1977 waren der G.E.M.O. 486 Tiere der Rasse bekannt. Bei der Viehzählung der G.E.M.O., in den Herdbüchern der F.O.S. (Niederlande), sowie der deutschen Landesschafzuchtverbände sind im Jahr 2006 ca. 9500 Tiere registriert worden. Des Weiteren gibt es noch zahlreiche nicht registrierte Bestände, so dass man von einem Bestand von mehr als 15.000 Ouessantschafen ausgehen kann. Nach den Niederlanden (FOS) ist Frankreich (GEMO) der Schwerpunkt in der Zucht sowie Haltung des Ouessantschafes. In Belgien (BOV), Deutschland (IGOU) und Großbritannien (OSS) gibt es zahlenmäßig kleinere Züchtervereinigungen. Einzelzuchten bzw. -halter gibt es inzwischen in der Schweiz, Österreich, Tschechien, Lettland, Dänemark, Spanien, Portugal sowie vermutlich noch weiteren europäischen Staaten.

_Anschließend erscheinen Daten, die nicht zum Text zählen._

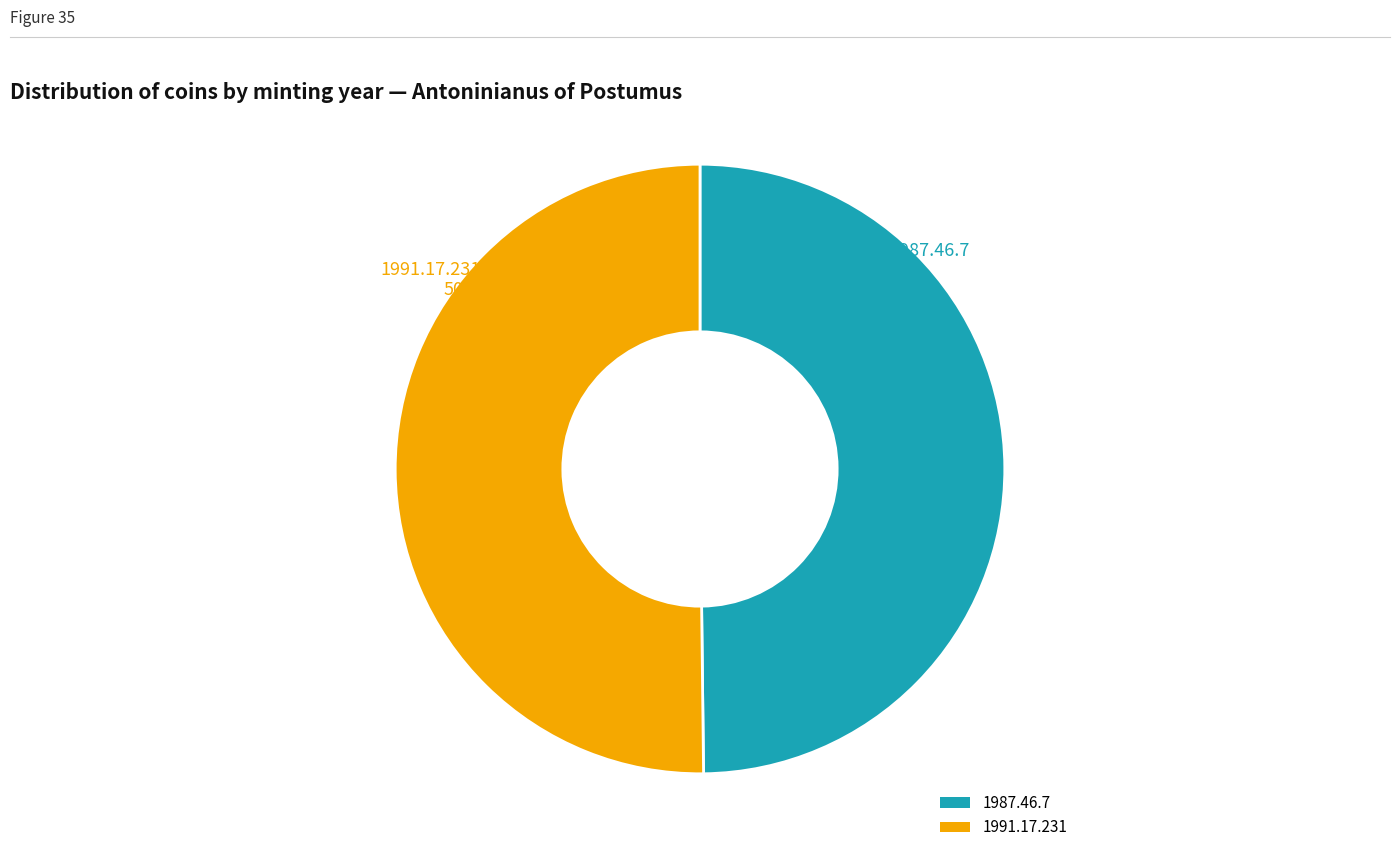

What percentage is the 1987.46.7 slice, to the nearest percent?

50%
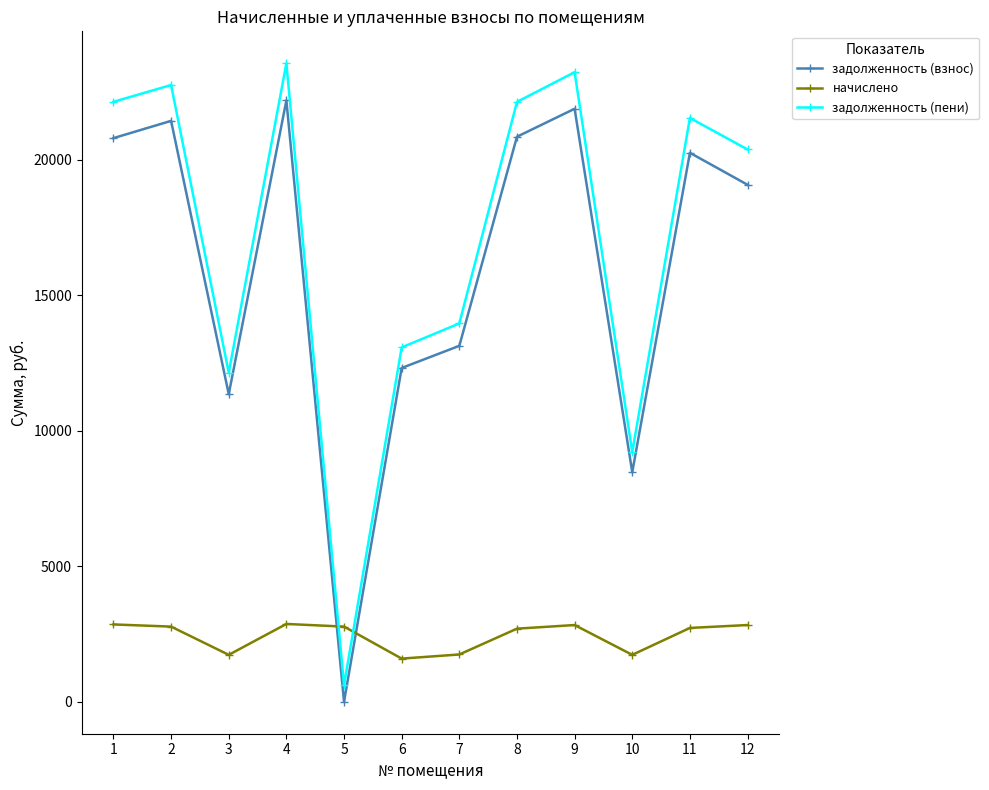

Is it true that начислено equals 4573.6 at 5?

False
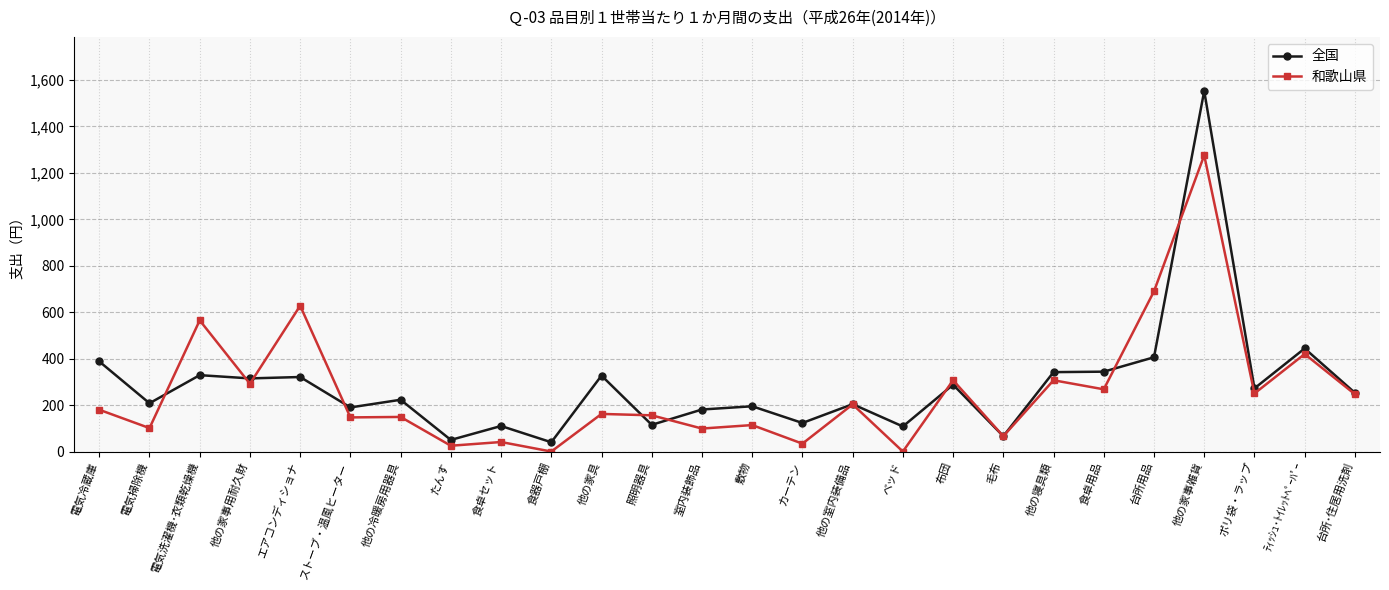

Which series has the largest total across all categories?

全国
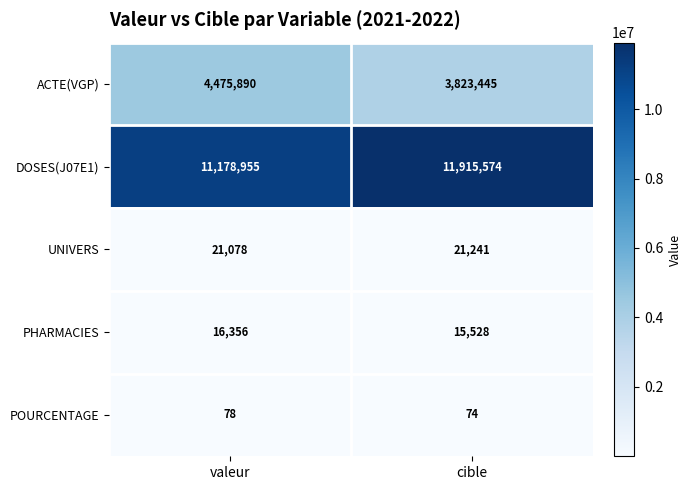

What value does the PHARMACIES series have at cible, to the nearest 100?

15500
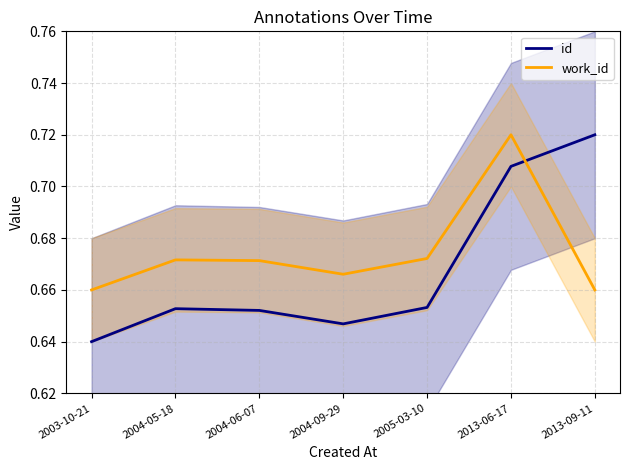

Reading left to right, extract all data points from this chart.

id: 0.6	0.7	0.7	0.6	0.7	0.7	0.7
work_id: 0.7	0.7	0.7	0.7	0.7	0.7	0.7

Während bei den bretonischen GEMO-Züchtern der Erhalt dieser alten Rasse als wertvolles genetisches Potenzial sowie die Bedeutung als lebendiges kulturhistorisches Erbe im Vordergrund steht. Haben in den Niederlanden Halter mehr Bezug zu dem Individuum, das ähnlich wie eine Katze zur Familie gehört und nebenbei noch den Garten schmückt. Ebenso trifft man passionierte Züchter, die Freunde an der Zucht an sich haben; wegen der geringen Größe, bietet sich die Rasse hierfür selbst auf relativ kleinen Flächen an. Die Nutzung als ökologischer Rasenmäher ist weit verbreitet. Ein Einsatz als Therapietier ist ebenfalls möglich. In Deutschland sind alle genannten Gründe anzutreffen, wobei das Haustier, das den Rasenmäher ersetzt die größte Verbreitung hat.

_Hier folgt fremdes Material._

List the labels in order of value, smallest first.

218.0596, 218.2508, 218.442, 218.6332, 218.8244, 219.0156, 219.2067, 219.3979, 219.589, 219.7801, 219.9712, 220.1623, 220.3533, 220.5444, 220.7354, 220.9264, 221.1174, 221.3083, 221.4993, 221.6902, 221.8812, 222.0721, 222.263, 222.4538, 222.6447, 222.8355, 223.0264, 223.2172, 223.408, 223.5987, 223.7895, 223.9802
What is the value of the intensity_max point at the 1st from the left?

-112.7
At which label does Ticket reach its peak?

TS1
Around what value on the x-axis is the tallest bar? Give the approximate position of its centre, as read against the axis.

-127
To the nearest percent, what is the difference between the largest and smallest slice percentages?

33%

Obwohl das Ouessantschaf eigentlich keine wirtschaftliche Bedeutung mehr hat, gewinnt in Frankreich die kommerzielle Nutzung als Landschaftspfleger wieder an Bedeutung.
Beide Geschlechter können das ganze Jahr zusammen gehalten werden, da die Schafe eine recht strenge Brunftzeit haben. Aus züchterischer Sicht sind die Trennung nach Geschlecht und eine gezielte Zuteilung in der Deckzeit sinnvoll.
Unterstände werden von den Tieren gerne als Regen und Sonnenschutz aufgesucht. Solange nicht zu viel Schnee liegt können die Tiere ganzjährig draußen gehalten werden. Der Flächenbedarf ist je nach Standort unterschiedlich, es sollten aber nicht weniger als 1000m² sein, auf dieser Fläche lassen sich drei Tiere halten. Mit der Menge des zuzukaufenden Heus kann man die Standortunterschiede ausgleichen. Die Schafe verfügen über gute Muttereigenschaften und eine gute Milchleistung, Lammverluste treten selten auf. Eine Erstzulassung mit sieben Monaten ist möglich in der Regel kommen von März bis Mai Einzellämmer zur Welt. Zwillingsgeburten sind selten und werden nicht angestrebt. In Ausnahmen reicht die Lammzeit von Februar bis September in sehr seltenen Fällen sind zwei Lammung in einem Jahr vorgekommen, auch das ist kein angestrebtes Zuchtziel.